Risk based quality management (RBQM) in clinical trials centers on detecting, addressing, preventing, and mitigating risks and threats that could undermine patient safety, trial processes, and data integrity. The overall goal in this quality by design (QbD) approach is not to eliminate all errors, but instead to focus on reducing errors that matter and would otherwise threaten trial outcomes or patient safety. RBQM is a cross-functional framework enhanced by proactive risk monitoring and mitigation to ensure patient safety and overall data quality. Despite the fact that central monitoring can significantly help with overall data quality, adoption by industry is still sporadic and slow (Fig. 1).

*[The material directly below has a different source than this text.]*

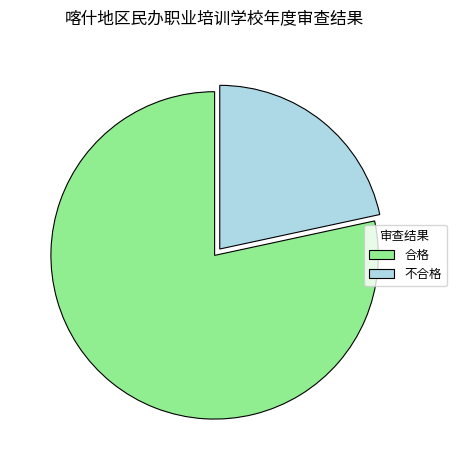

Does 合格 account for over 50% of the chart?

Yes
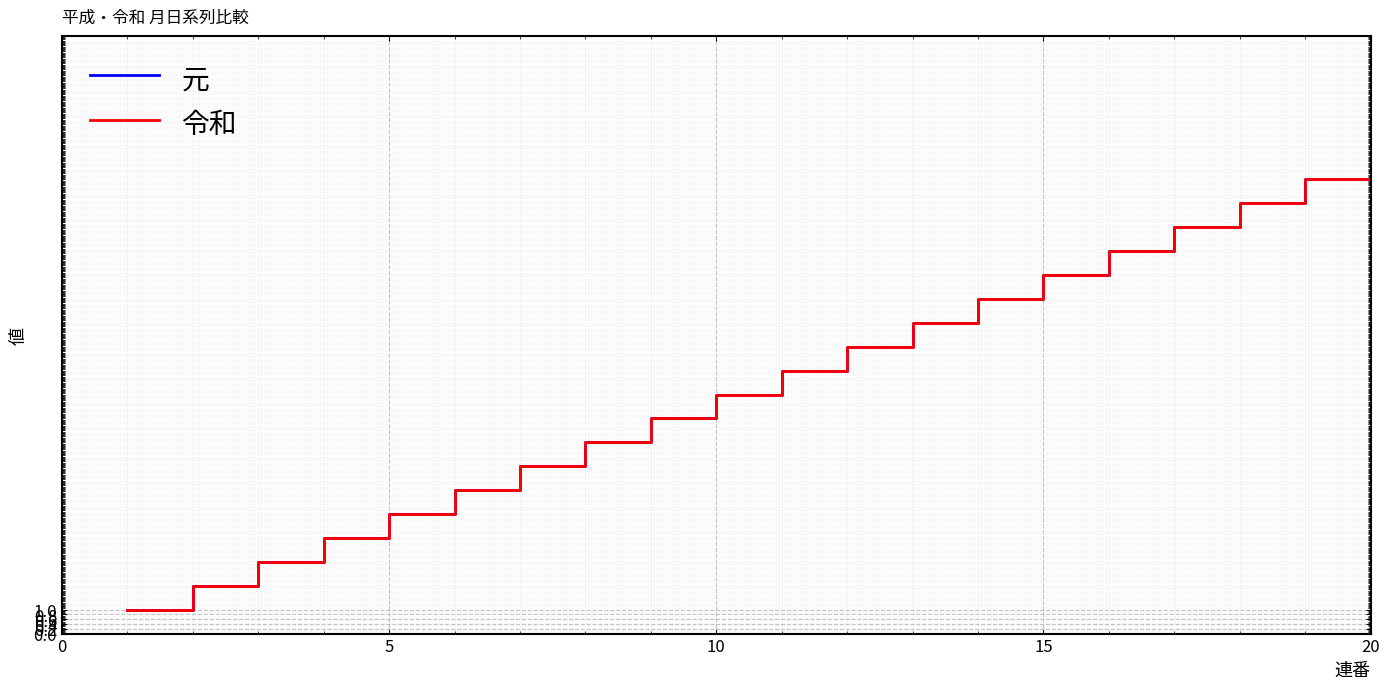

Is this an area chart (filled region under the line)?

No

RBQM landscape survey results for ongoing studies 2019–2022

The Association of Clinical Research Organizations (ACRO) is a trade association of global clinical research organizations (CROs) and technology companies. ACRO’s mission is to collaborate with regulators, policymakers, and other industry stakeholders, and help inform policy that fosters efficient, effective, and safe conduct of clinical research. We previously reported results in 2021’s Risk-Based Monitoring in Clinical Trials: Past, Present, and Future [1] and 2023’s Risk-Based Monitoring in Clinical Trials: 2021 Update, which includes all studies, all phases, and a wide range of indications and trial sizes. [2] The 2022 landscape survey has shown an overall, if uneven, rise in trials reporting at least one RBQM component. Our 2019 landscape survey of 6513 ongoing studies that year found just under half contained at least a single RBQM component; in our 2022 report on 4958 ongoing studies, more than three quarters contained at least a single RBQM component. The RBQM component definitions remained the same each survey year, in order to look at adoption trends over time. (See Table 1). Over the four years covered by our reports, an upward trend in all components was observed (See Fig. 1).

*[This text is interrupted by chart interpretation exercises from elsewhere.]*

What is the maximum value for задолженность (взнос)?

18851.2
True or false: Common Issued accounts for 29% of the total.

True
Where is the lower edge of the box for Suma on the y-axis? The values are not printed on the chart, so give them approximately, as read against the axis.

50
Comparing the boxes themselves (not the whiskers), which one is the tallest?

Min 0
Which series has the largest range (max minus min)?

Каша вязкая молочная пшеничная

There are some important call outs to note in the data. The survey in 2022 found 65% of new study starts which have adopted centralized monitoring also reported reducing both SDR and SDV (Fig. 2). Interestingly, between 8 and 18% of new study starts reduced SDR and/or SDV without implementing centralized monitoring. This was common practice beginning around 2005 when risk-based monitoring was first gaining traction and companies were sampling subjects, subject visits or data points and the data visualization tools and technologies which support centralized monitoring were unavailable, immature and/or unproven in their value and return on investment. However, centralized monitoring was introduced in FDA’s 2013 guidance, Oversight of clinical investigations—a risk-based approach to monitoring to supplement and/or reduce the extent or frequency of onsite monitoring. The industry best practice among CROs and many sponsors has been to supplement any reductions in SDR and SDV with centralized monitoring to increase confidence in patient safety oversight and data integrity.

RBQM landscape survey results for new study starts 2019–2022

To quote the guidance, “a recent review of on-site monitoring findings collected during a multi-center international trial also suggests that centralized monitoring can identify the great majority of on-site monitoring findings. The review determined that centralized monitoring activities could have identified more than 90% of the findings identified during on-site monitoring visits” [3].

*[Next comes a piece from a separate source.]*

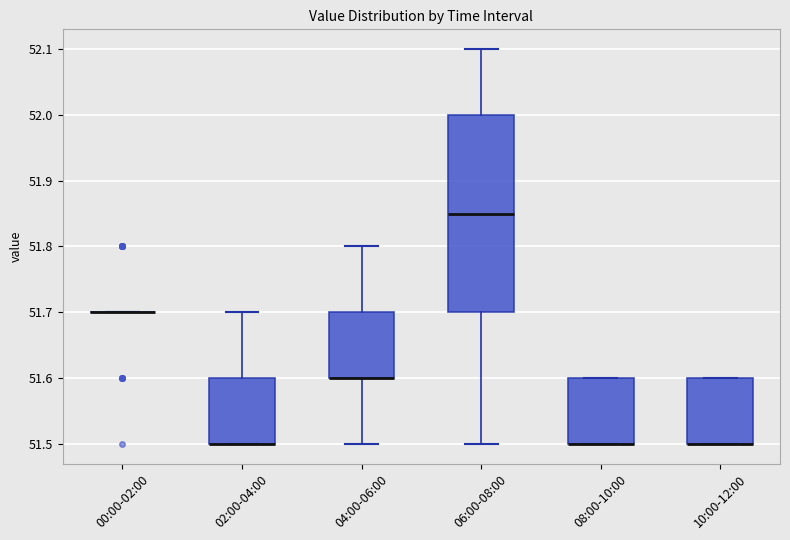

Comparing the boxes themselves (not the whiskers), which one is the tallest?

06:00-08:00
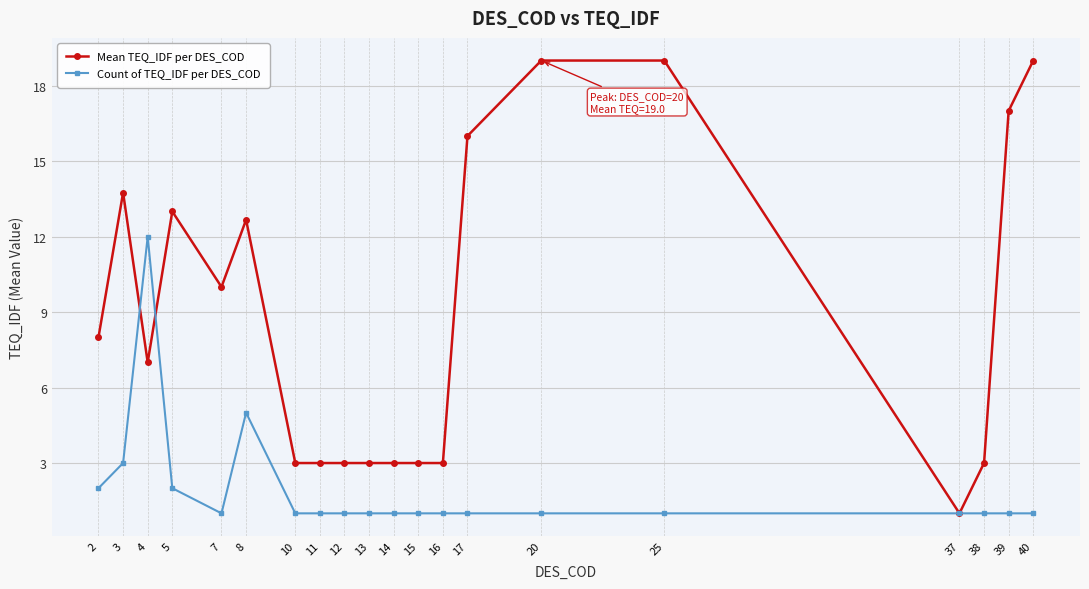

Is this an area chart (filled region under the line)?

No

In early implementation of reductions in SDR and SDV, it was common for SDV to be reduced slightly (i.e., 70% of data undergoing transcription checks) but SDR to still occur at or near 100%. As centralized monitoring processes, tools and technologies have become more sophisticated and efficient in their ability to aggregate data across data sources and improve identification of issues and to monitor for data outliers, anomalies and trends, the reductions in SDR and SDV have continued to increase. Today, it is common to see sampling of patients or patient visits for SDR and not uncommon for some patients or patient visits to undergo very little or no SDV. It is virtually undisputed that centralized monitoring provides capabilities that are more timely, accurate, reliable, valuable and efficient than traditional onsite monitoring activities like SDR and SDV. It is important to note that onsite monitoring, including sampling of SDR/SDV is still recommended in most studies, but we continue to see steady reductions.